Beyond the lawfulness of AI training processes, Zhang also touches on whether instructing an AI model to generate images in a particular style meets the threshold for human authorship. Addressing this complexity, Edward Lee, an expert and professor at Santa Clara University School of Law, wrote a letter to the U.S. Copyright Office proposing a nuanced approach. Professor Lee advocates for a “bare minimum” test of authorship, emphasizing that a human’s selection or arrangement of elements in a work, no matter how minimal, can qualify for copyright protection under Feist. However, works that meet only this minimal threshold would receive only “thin” copyright protection, meaning they would only be protected against identical copying, not derivative uses or adaptations.
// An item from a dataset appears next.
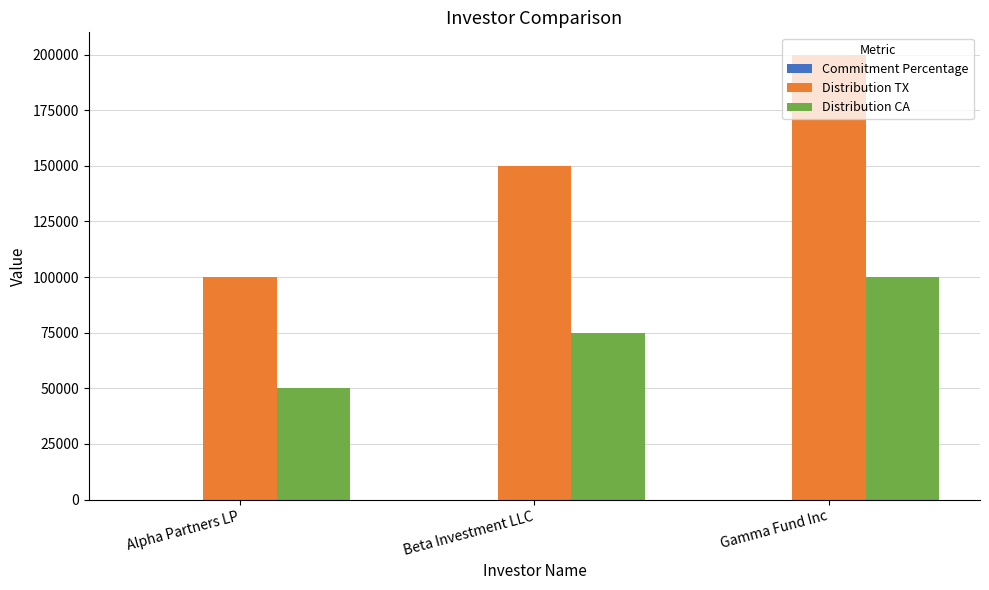

Which series has the largest total across all categories?

Distribution TX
This framework ensures that AI-assisted works receive protection only when a human’s creative intent and choices are demonstrable. Further, this approach avoids granting full copyright to AI-generated works, which could lead to monopolization and hinder progress, while still giving human creators legal rights when they play a clear role in the creative process. This “bare minimum” standard provides a clear, predictable test for courts and copyright offices while allowing the legal system to adapt as AI technology evolves.


Looking ahead, as AI technology continues to evolve and play a greater role in content creation, legal frameworks will need to adapt to address the complexities of authorship and copyrightability. Zarya of the Dawn and Zhang v. Google exemplify the growing challenges of determining how much human input is necessary for copyright protection and whether the methods used to train AI systems may themselves be infringing. By distinguishing AI-assisted from entirely AI-generated content, the 2025 Report offers some clarity, but this is not enough. Still, courts, policymakers, and industry leaders must explore solutions that balance innovation with the fundamental principles of copyright law, ensuring that human creativity remains in the course of intellectual property protection. Further, artists and creators must navigate this landscape, balancing the use of AI as a tool with the imperative to maintain sufficient creative control to secure their rights. As AI advances, the challenge lies in harnessing its potential while preserving the incentives and protections underpinning human creativity. 


*The views expressed in this article do not represent the views of Santa Clara University.